The senators made the proposal Thursday at the resumption of the blue ribbon committee’s investigation into the PCSO controversy.
Appearing before the Senate blue ribbon committee for the first time since her appointment as new commissioner of the Commission on Audit, Heidi Mendoza said that in 2007 alone, over P54 million in PCSO intelligence funds were not liquidated after PCSO officials certified that there were no records on how the money was used.
“Until now, we cannot find the records. The previous chairperson certified that when they came in, the records were no longer in existence. We cannot find them. No credit advice was given,” Mendoza said.
Prior to Mendoza’s testimony, PCSO officials, led by its former chairman Sergio Valencia, and Rosario Uriarte, former general manager and vice chairperson, said that a large portion of the PCSO funds were used for “blood money” that was given to the Department of Foreign Affairs (DFA) for Filipino workers overseas who needed the government’s help.

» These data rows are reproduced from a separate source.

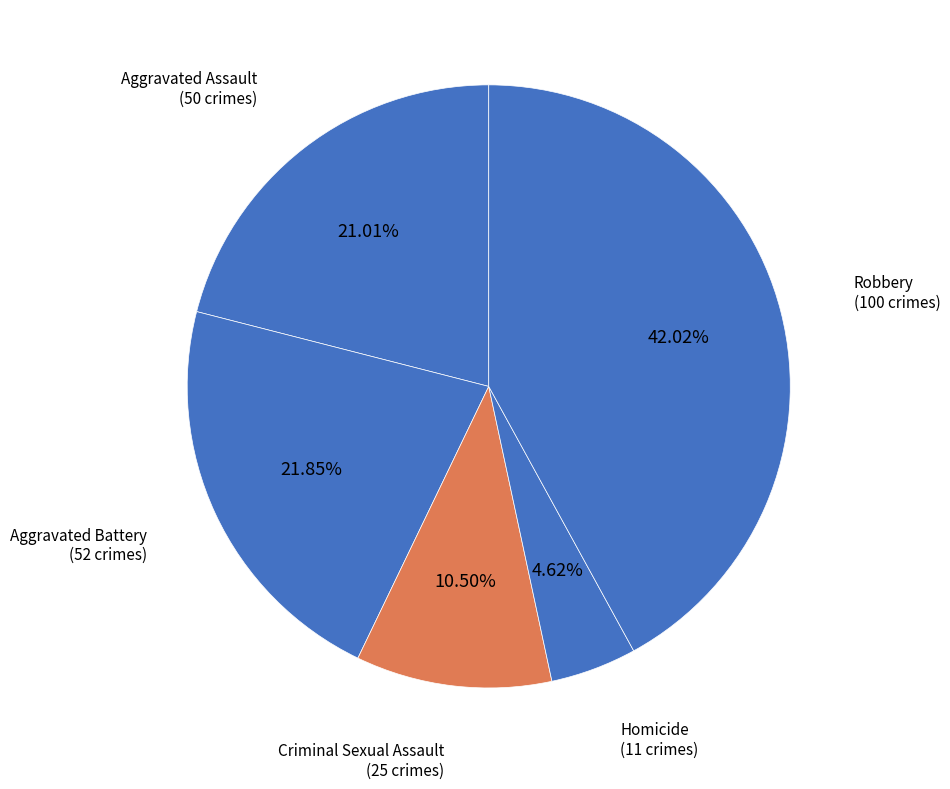

Which category has the smallest portion of the pie?

Homicide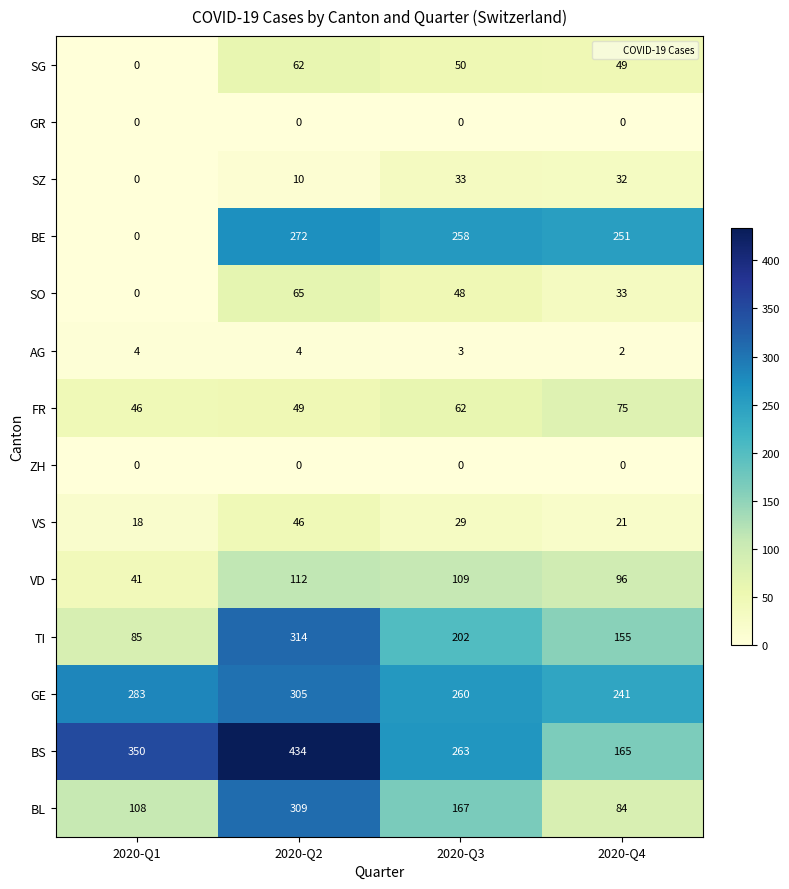

How many values in the VS series are below 29?

2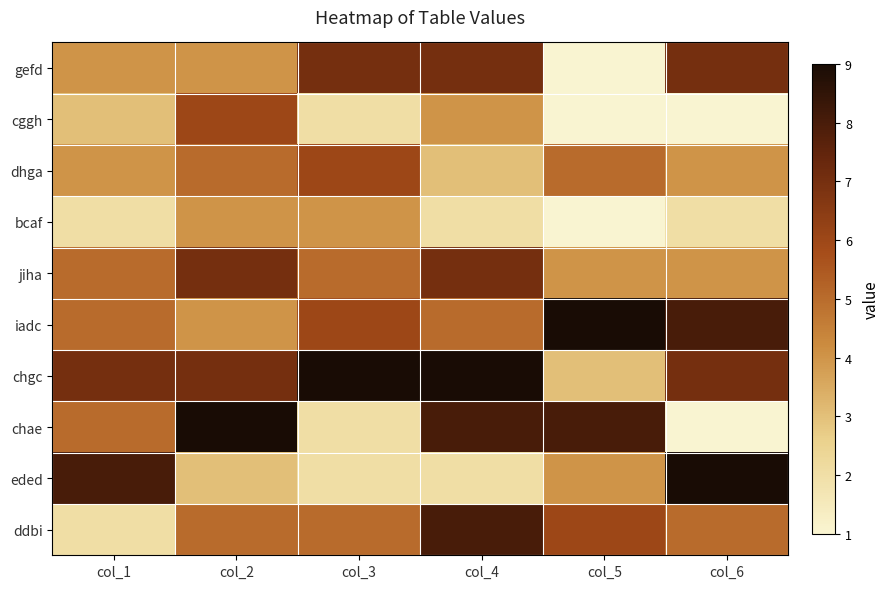

How many data points does each series have?

6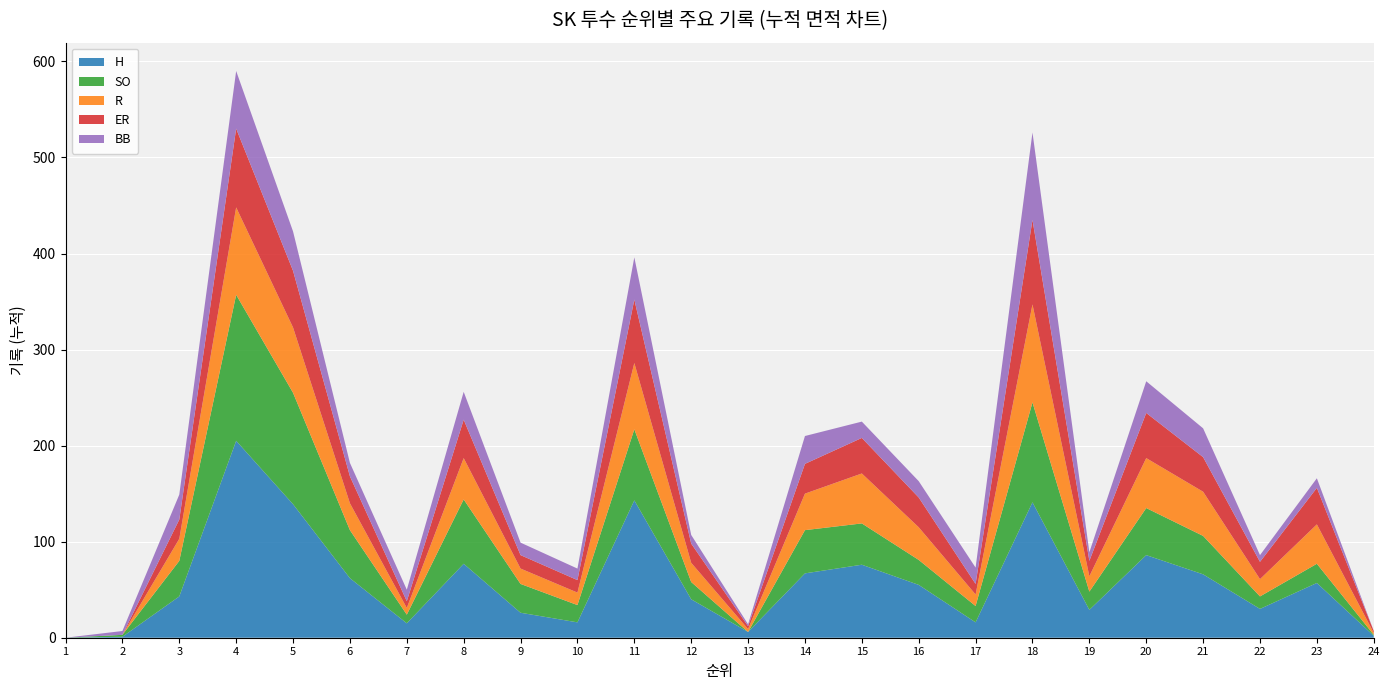

Reading right to left, what are all the values shown in this chart?

H: 2	57	30	66	86	29	141	16	55	76	67	6	40	143	16	26	77	15	62	139	205	43	1	0
SO: 1	20	13	40	49	19	104	17	26	43	45	0	18	74	18	30	67	9	50	116	152	37	2	0
R: 2	41	18	46	52	16	102	12	34	52	38	3	20	69	13	16	43	7	28	68	91	23	0	0
ER: 2	38	18	36	47	16	88	11	31	37	31	3	20	66	13	14	40	7	28	59	82	20	0	0
BB: 0	10	7	30	33	9	91	17	17	17	29	2	9	44	12	13	29	12	14	41	60	26	4	0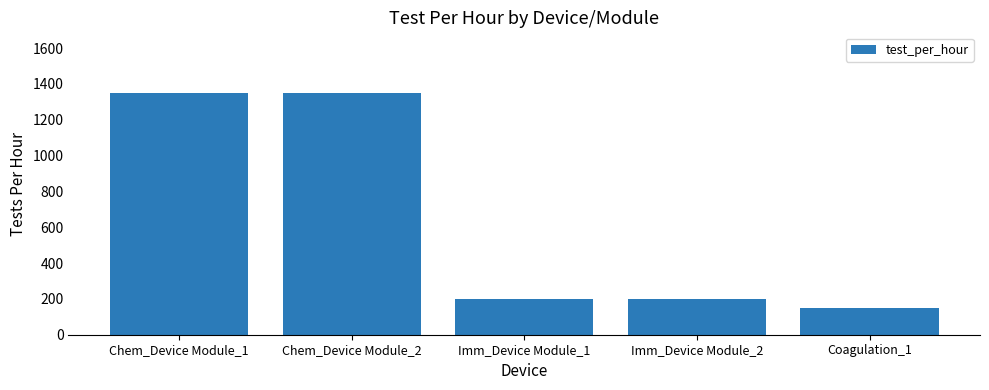

How many bars are there in total?

5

But foreign affairs undersecretary Esteban Conejos, who was also invited to the inquiry, denied that the DFA received the “blood money” but confirmed that three checks of P5 million each were issued and which could have been given directly to the families of the OFWs concerned.
Referring to documents, Senator Franklin Drilon also said that P17 million was spent for an OFW that was facing the death sentence in Kuwait in 2009.
When asked who gave the order to the PCSO to use its intelligence funds for “blood money,” Uriarte, who is in hot water after she revealed in a previous Senate hearing that she personally brought requests for disbursement to then President now Pampanga Representative Gloria Macapagal-Arroyo in Malacanang, this time refused to answer.
She and Arroyo are facing plunder charges before the Office of the Ombudsman over the PCSO controversy.
“Kailangan ko pong ipagtanggol ang sarili ko [I need to defend myself],” Uriarte said, breaking down into tears.
In the same hearing, Drilon disclosed that from January-June 2010, which the senator said was “an election year”, Uriarte encashed P102.5 million at the Philippine National Bank, which Annabelle R. Fernandez , the bank’s sales and service head, certified in December 15 of the same year.
Uriarte again cited her right against self-incrimination when Drilon asked her where she brought the cash.
The senators also questioned the P116 million in intelligence funds that were spent in 2009, which Uriarte said were used to thwart “destabilization activities”.